- Task item:
What is needed here is an exact repetition of the records below, beginning at the line that has "蜂蜜是吸濕性的。意思是它會收" and stopping after the line that has "烏桕樹為漢人民族特有的經濟樹".

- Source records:

—————

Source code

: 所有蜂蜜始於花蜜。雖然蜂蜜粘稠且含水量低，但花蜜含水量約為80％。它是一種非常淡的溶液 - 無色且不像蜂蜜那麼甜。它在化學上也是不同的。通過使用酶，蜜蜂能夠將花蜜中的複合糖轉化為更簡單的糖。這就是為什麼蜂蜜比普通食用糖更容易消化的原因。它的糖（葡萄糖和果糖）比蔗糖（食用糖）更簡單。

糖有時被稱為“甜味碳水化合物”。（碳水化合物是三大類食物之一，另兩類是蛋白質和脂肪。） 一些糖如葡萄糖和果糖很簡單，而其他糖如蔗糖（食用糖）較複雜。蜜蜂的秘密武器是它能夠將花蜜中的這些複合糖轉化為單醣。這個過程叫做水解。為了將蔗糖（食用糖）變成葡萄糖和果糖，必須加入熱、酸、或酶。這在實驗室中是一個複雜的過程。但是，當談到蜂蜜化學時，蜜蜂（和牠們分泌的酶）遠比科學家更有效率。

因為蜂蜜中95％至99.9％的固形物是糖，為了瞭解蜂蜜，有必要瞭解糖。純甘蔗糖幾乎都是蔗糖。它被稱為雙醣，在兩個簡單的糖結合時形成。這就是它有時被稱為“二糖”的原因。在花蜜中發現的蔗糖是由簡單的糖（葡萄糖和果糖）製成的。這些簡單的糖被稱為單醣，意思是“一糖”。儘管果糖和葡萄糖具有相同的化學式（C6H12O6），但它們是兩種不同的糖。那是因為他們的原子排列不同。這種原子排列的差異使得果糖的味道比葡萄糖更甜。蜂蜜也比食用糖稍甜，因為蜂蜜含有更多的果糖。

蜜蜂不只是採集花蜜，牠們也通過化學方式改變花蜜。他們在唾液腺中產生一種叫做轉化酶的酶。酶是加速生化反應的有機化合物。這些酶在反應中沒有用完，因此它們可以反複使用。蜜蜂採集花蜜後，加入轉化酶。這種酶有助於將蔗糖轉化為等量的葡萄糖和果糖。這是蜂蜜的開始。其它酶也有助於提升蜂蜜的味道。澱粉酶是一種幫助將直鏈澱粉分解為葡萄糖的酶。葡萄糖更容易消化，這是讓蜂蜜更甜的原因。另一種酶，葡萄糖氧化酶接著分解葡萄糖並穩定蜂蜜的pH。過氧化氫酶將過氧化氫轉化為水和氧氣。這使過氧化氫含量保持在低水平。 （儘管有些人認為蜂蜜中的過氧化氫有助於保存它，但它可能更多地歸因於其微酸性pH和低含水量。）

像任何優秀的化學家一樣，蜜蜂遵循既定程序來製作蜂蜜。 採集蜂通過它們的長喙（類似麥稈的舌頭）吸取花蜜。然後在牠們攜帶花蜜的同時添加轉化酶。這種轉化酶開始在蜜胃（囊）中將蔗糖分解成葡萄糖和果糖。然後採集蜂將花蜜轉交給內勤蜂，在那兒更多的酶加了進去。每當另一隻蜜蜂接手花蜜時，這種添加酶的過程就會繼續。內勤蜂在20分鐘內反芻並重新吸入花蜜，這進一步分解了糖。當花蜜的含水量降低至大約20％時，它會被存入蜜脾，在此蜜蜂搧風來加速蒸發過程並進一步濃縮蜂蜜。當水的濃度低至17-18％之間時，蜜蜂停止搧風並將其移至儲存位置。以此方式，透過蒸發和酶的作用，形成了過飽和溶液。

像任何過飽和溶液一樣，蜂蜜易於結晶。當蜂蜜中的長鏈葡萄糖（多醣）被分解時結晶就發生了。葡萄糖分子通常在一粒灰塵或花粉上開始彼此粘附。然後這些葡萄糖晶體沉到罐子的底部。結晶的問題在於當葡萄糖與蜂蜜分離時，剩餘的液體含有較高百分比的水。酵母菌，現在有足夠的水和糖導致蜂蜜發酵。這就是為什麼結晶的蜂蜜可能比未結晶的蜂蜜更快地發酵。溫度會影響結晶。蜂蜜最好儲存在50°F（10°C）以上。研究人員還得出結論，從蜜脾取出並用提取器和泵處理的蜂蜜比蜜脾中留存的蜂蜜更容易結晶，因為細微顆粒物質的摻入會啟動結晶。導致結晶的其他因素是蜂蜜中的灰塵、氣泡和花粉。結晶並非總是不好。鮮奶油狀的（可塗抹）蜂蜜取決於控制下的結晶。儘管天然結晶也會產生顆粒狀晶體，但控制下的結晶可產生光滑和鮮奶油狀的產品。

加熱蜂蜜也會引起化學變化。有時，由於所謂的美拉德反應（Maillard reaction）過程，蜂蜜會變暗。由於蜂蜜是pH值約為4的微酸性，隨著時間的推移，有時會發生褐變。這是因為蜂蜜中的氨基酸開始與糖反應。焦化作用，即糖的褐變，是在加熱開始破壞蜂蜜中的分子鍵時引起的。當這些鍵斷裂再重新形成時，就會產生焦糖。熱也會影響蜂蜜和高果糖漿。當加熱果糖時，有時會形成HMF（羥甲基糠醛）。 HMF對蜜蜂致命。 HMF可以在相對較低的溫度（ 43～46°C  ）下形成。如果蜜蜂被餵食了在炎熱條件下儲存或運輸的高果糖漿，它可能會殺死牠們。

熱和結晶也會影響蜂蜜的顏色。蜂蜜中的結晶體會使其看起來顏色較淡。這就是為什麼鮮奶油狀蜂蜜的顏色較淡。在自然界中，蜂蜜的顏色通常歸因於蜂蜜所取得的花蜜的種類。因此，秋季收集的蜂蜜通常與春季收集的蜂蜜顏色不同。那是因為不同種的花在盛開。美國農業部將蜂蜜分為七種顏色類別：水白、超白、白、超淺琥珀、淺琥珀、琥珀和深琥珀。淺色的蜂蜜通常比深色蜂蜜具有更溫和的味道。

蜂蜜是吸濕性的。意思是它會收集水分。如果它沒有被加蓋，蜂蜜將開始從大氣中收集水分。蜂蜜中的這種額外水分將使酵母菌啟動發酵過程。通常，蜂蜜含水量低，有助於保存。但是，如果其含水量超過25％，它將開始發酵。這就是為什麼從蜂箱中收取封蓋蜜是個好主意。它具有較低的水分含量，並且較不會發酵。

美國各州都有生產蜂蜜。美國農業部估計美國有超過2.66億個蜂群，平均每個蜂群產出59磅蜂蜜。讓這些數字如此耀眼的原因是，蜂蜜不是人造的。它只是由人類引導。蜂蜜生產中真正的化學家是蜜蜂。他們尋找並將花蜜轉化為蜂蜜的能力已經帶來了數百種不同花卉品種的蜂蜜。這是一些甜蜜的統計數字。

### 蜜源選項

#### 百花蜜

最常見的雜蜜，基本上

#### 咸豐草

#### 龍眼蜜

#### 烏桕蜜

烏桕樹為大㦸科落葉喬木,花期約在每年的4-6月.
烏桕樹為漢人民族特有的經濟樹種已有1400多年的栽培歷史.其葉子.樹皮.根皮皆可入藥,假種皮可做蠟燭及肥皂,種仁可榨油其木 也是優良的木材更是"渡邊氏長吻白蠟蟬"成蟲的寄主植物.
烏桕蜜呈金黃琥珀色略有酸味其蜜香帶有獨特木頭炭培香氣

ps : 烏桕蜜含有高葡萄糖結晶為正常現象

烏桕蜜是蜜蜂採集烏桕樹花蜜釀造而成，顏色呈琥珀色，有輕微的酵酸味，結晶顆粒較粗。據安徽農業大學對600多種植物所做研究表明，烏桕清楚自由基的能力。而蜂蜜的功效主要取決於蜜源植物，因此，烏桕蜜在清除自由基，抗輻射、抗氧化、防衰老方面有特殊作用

—————

- Response box:
蜂蜜是吸濕性的。意思是它會收集水分。如果它沒有被加蓋，蜂蜜將開始從大氣中收集水分。蜂蜜中的這種額外水分將使酵母菌啟動發酵過程。通常，蜂蜜含水量低，有助於保存。但是，如果其含水量超過25％，它將開始發酵。這就是為什麼從蜂箱中收取封蓋蜜是個好主意。它具有較低的水分含量，並且較不會發酵。

美國各州都有生產蜂蜜。美國農業部估計美國有超過2.66億個蜂群，平均每個蜂群產出59磅蜂蜜。讓這些數字如此耀眼的原因是，蜂蜜不是人造的。它只是由人類引導。蜂蜜生產中真正的化學家是蜜蜂。他們尋找並將花蜜轉化為蜂蜜的能力已經帶來了數百種不同花卉品種的蜂蜜。這是一些甜蜜的統計數字。

### 蜜源選項

#### 百花蜜

最常見的雜蜜，基本上

#### 咸豐草

#### 龍眼蜜

#### 烏桕蜜

烏桕樹為大㦸科落葉喬木,花期約在每年的4-6月.
烏桕樹為漢人民族特有的經濟樹種已有1400多年的栽培歷史.其葉子.樹皮.根皮皆可入藥,假種皮可做蠟燭及肥皂,種仁可榨油其木 也是優良的木材更是"渡邊氏長吻白蠟蟬"成蟲的寄主植物.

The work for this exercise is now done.